▶ **SOURCE EXTRACT**
More precisely, in the ring $R = C^{\infty}(\mathbb{R})$ of smooth functions on $\mathbb{R}$, for any $r \in \mathbb{R}$ there's an ideal $(x - r)$ generated by the function $x$, consisting of all functions vanishing at $r$. Working in the quotient ring $R/(x - r)$ amounts to only working with the value at $r$ of a function. Working in the quotient ring $R/(x - r)^2$, though, amounts to working with both the value at $r$ and the first derivative at $r$, with multiplication given by the product rule. Similarly, working in $R/(x - r)^{n+1}$ amounts to working with the value at $r$ and the first $n$ derivatives at $r$.
Taking ideas like this seriously leads to things like formal power series, germs of functions, stalks of sheaves, jet bundles, etc. etc. It is all perfectly rigorous mathematics, and nonstandard analysis is a huge distraction from the real issues.
On
$$ \frac{\Big(x + x\,\Delta y + y\,\Delta x + \Delta y\,\Delta x\Big) - x }{\Delta t} = \underbrace{x\frac{\Delta y}{\Delta t} + y \frac{\Delta x}{\Delta t}}_A + \underbrace{\frac{\Delta y\,\Delta x}{\Delta t}}_B $$ $$ \overbrace{\frac{\Delta y\,\Delta x}{\Delta t} = \frac{\Delta y}{\Delta t}\Delta x = \frac{\Delta x}{\Delta t}\Delta y}^B $$ The expression labeled $B$ approaches $0$ since $\dfrac{\Delta y}{\Delta t}$ approaches a finite number and it is then multiplied by $\Delta x$, which approaches $0$. And similarly for the last term above.
On
The best explanation of the step converting $xdy+ydx+dxdx$ to the expression $xdy+ydx$ is still Leibniz's in terms of a generalized relation of equality he sometimes denoted by a symbol similar to "$\,{}_{\ulcorner\!\urcorner}\,$". Here $a\,{}_{\ulcorner\!\urcorner}\,b$ means that $\frac{a}{b}$ is infinitely close to $1$. Thus we have simply $$xdy+ydx+dxdx\;\;{}_{\ulcorner\!\urcorner}\;\;xdy+ydx$$ A similar formula holds when calculating the derivative of $y=x^2$, obtaining $\frac{dy}{dx}\;{}_{\ulcorner\!\urcorner}\;2x$.

▶ **DATA RECORDS**
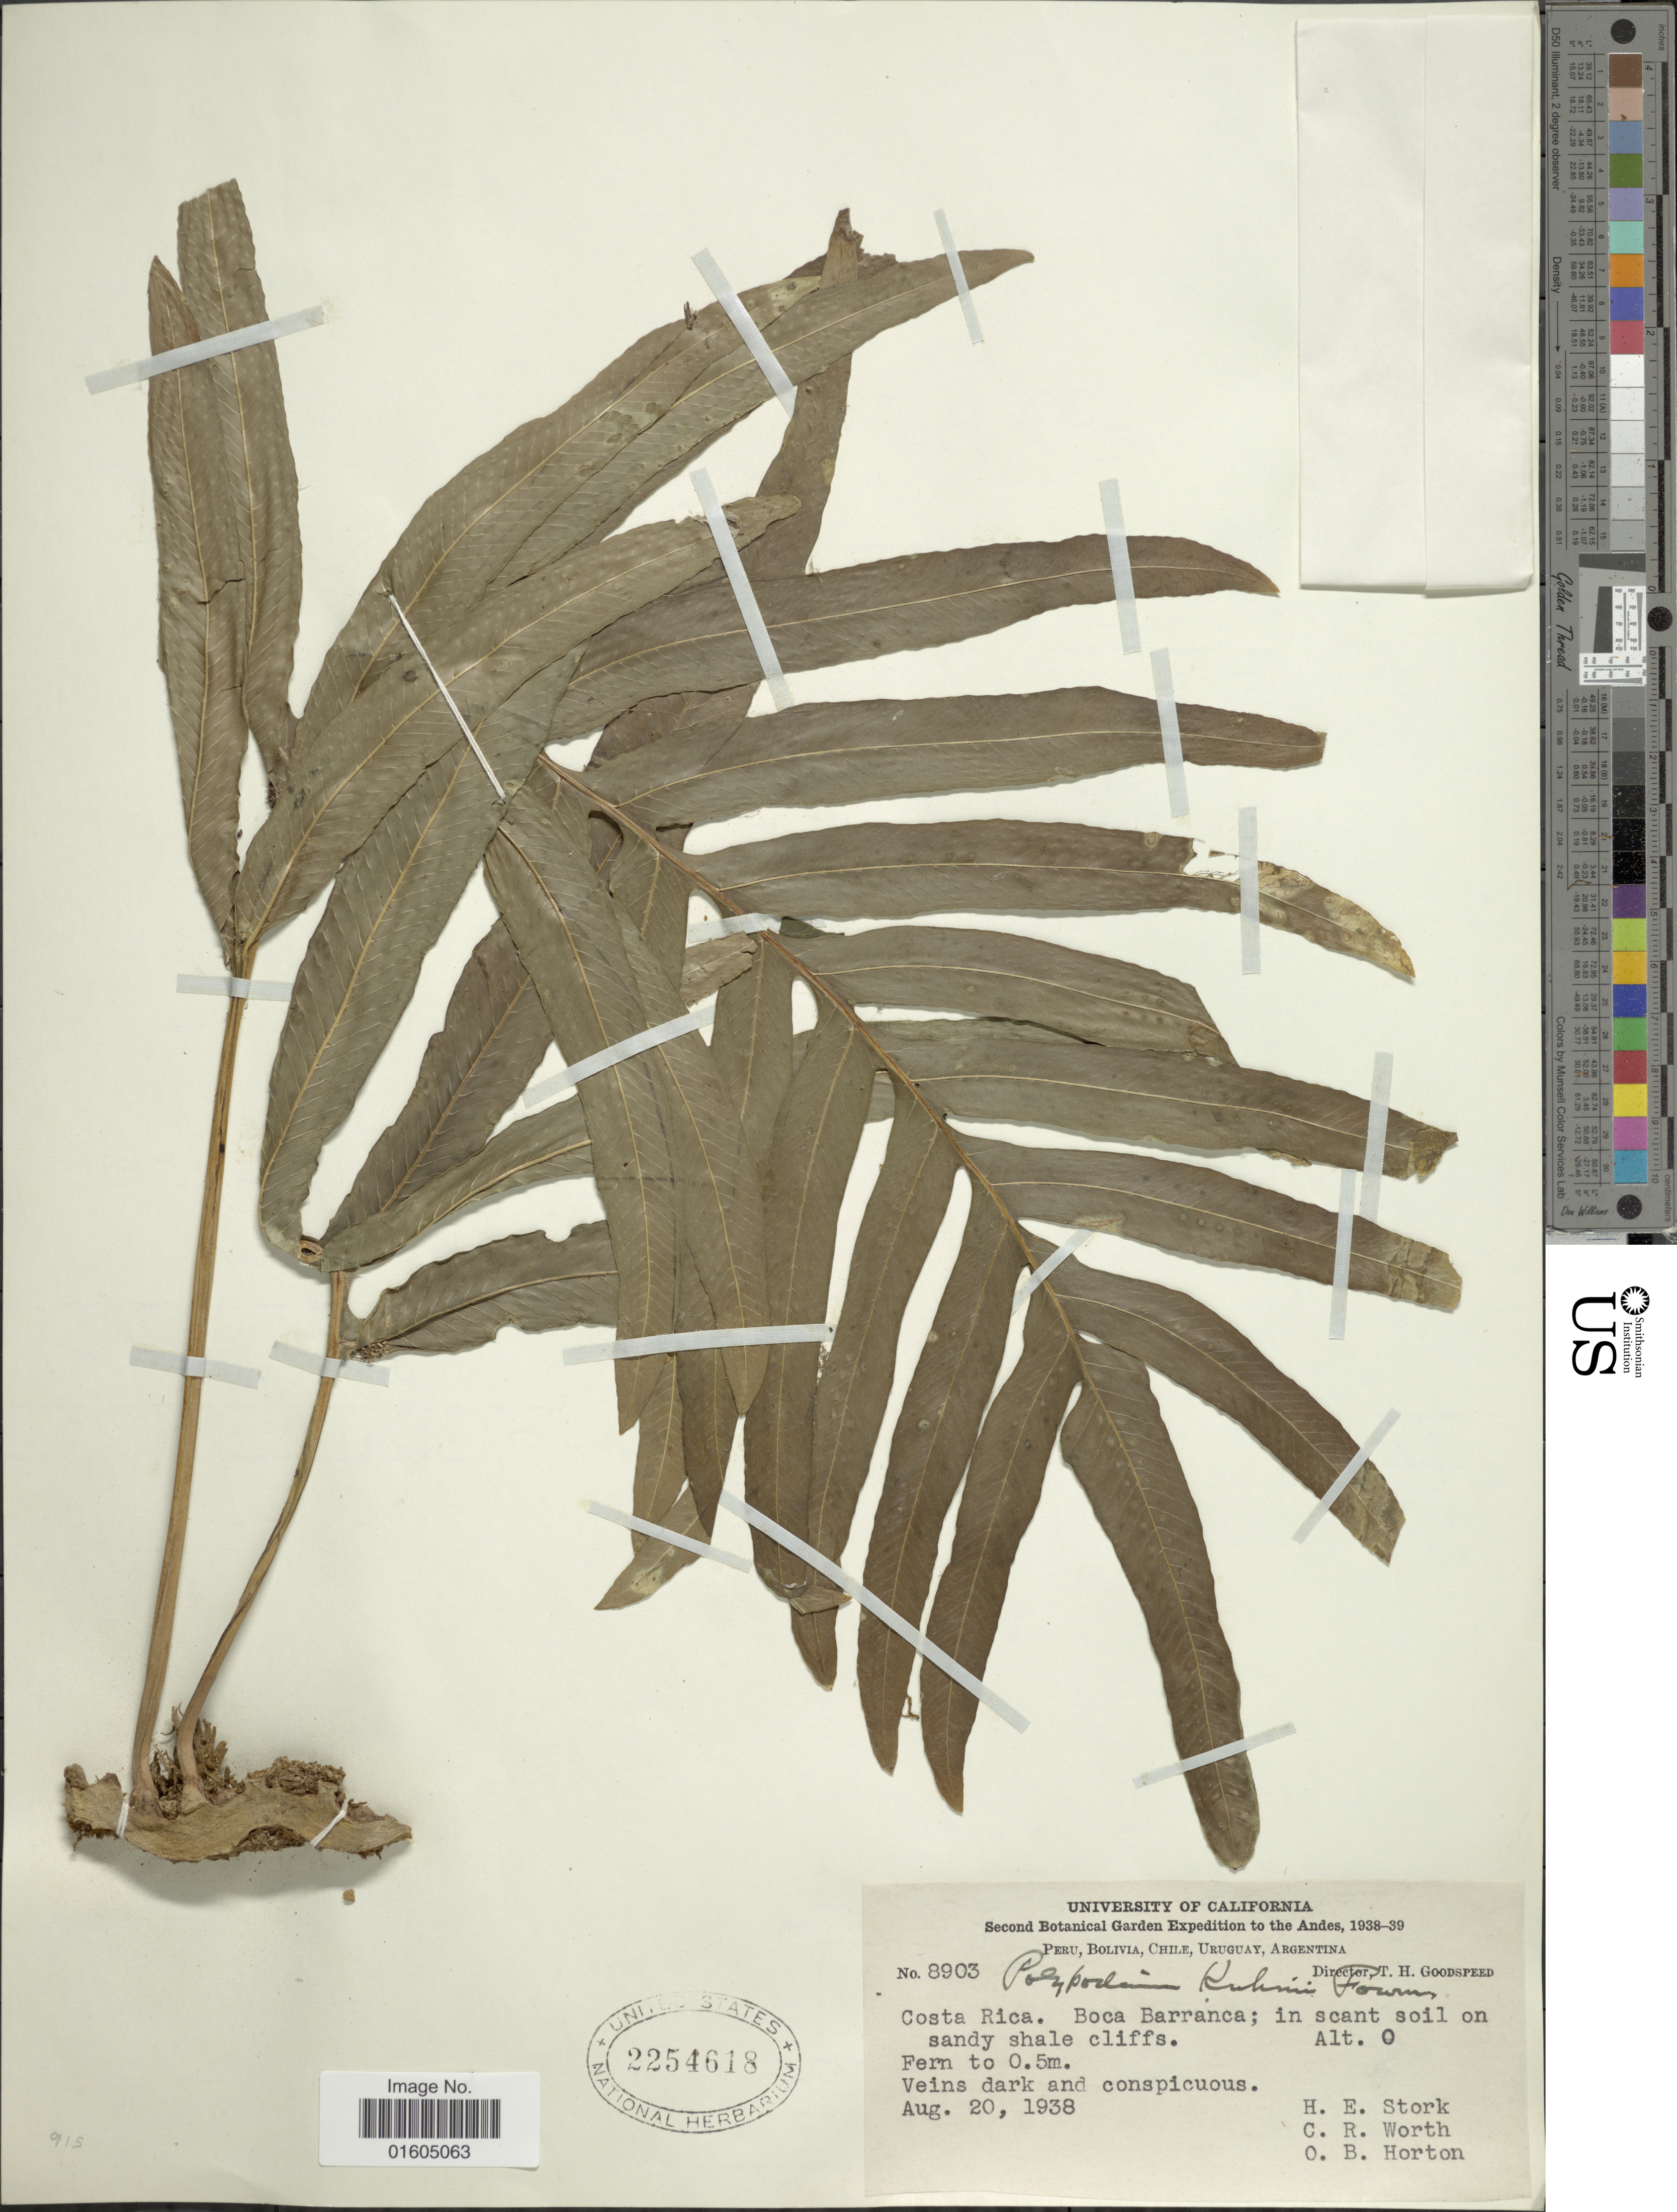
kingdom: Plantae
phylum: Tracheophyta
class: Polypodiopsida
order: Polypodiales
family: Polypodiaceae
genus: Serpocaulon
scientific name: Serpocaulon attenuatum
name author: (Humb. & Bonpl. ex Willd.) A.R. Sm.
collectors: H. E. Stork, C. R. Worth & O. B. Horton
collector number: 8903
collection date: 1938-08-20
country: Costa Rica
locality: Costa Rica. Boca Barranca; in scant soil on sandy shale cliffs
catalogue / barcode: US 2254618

▶ **GIVEN TASK**
Write out the stretch of the passage on derivatives from "More precisely, in" through "derivatives at $r$.". The rows come from a separate source and have no link to the passage on derivatives.

▶ **ANSWER TO THE PROBLEM**
More precisely, in the ring $R = C^{\infty}(\mathbb{R})$ of smooth functions on $\mathbb{R}$, for any $r \in \mathbb{R}$ there's an ideal $(x - r)$ generated by the function $x$, consisting of all functions vanishing at $r$. Working in the quotient ring $R/(x - r)$ amounts to only working with the value at $r$ of a function. Working in the quotient ring $R/(x - r)^2$, though, amounts to working with both the value at $r$ and the first derivative at $r$, with multiplication given by the product rule. Similarly, working in $R/(x - r)^{n+1}$ amounts to working with the value at $r$ and the first $n$ derivatives at $r$.